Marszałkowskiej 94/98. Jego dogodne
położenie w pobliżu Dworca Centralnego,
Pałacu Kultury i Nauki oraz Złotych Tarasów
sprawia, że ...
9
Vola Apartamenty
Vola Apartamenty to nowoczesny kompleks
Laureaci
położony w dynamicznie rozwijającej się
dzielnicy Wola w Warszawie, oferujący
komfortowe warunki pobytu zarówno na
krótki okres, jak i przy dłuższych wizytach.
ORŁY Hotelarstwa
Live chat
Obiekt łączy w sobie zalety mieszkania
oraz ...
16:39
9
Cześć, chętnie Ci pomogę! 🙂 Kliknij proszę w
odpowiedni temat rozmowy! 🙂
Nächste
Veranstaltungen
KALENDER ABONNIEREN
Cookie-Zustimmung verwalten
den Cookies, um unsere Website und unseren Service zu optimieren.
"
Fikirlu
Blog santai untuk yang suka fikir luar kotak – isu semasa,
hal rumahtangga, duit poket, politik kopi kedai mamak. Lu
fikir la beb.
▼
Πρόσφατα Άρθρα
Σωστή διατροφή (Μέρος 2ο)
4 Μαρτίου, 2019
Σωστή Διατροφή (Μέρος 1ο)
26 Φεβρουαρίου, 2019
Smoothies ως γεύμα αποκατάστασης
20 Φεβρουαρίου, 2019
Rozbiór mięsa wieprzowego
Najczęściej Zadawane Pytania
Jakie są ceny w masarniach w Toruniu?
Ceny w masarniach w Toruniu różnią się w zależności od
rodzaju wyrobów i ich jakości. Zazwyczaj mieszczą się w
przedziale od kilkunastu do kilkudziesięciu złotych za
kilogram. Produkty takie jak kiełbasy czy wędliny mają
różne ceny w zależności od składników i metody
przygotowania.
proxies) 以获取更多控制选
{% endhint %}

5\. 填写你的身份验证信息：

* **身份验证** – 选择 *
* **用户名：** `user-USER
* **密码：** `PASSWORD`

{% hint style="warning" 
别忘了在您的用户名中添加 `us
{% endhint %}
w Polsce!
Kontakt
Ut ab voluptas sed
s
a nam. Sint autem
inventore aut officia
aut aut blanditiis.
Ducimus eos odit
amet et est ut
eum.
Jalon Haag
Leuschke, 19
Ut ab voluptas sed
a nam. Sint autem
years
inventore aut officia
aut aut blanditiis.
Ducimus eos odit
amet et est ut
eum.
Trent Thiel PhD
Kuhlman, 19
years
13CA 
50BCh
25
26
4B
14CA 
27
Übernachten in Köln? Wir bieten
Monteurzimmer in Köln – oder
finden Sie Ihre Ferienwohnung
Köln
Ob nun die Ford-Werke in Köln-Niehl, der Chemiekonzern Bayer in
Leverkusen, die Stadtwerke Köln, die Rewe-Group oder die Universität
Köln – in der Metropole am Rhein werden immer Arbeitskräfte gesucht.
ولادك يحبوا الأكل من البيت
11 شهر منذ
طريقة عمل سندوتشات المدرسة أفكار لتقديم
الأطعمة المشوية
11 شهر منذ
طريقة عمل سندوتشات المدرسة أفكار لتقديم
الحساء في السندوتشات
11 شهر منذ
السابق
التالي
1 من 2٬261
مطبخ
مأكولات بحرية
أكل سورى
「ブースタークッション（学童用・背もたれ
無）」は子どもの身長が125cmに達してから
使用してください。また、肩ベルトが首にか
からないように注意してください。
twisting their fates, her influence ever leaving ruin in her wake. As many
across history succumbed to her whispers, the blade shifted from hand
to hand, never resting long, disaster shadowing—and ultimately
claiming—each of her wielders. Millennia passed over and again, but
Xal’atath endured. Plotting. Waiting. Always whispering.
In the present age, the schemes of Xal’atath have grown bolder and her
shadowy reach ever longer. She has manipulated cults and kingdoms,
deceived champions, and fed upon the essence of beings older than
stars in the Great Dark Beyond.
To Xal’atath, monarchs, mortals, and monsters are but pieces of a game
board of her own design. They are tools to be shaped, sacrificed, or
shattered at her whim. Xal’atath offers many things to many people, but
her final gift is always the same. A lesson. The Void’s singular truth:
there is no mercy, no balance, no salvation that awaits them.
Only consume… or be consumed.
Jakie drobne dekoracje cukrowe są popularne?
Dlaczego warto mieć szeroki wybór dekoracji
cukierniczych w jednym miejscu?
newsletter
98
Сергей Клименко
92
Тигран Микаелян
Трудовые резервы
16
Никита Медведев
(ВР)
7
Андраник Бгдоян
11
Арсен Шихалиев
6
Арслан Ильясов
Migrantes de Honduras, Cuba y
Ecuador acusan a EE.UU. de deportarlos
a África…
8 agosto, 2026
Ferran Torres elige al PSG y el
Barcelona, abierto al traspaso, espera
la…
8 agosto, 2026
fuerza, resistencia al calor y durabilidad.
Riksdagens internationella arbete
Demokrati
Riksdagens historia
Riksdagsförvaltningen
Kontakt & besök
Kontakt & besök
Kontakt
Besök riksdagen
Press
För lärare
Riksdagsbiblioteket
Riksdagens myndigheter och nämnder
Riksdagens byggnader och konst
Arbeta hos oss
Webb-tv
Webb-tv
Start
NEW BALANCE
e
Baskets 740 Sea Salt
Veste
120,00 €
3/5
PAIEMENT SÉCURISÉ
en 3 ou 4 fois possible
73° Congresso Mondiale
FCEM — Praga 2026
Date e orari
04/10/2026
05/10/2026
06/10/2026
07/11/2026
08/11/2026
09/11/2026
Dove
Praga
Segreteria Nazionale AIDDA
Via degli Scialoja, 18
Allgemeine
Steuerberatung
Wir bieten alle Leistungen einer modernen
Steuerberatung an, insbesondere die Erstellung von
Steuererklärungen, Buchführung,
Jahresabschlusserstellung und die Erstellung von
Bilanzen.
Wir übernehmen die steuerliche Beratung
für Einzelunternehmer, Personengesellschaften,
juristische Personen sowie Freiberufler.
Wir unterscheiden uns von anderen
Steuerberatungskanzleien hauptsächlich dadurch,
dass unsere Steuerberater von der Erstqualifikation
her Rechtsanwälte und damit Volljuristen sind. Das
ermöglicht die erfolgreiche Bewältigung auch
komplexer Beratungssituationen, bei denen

TASK TO CARRY OUT
Identify each line in the records above that contains the word "unsere" and copy those lines in full.

ANSWER SPACE
den Cookies, um unsere Website und unseren Service zu optimieren.
dass unsere Steuerberater von der Erstqualifikation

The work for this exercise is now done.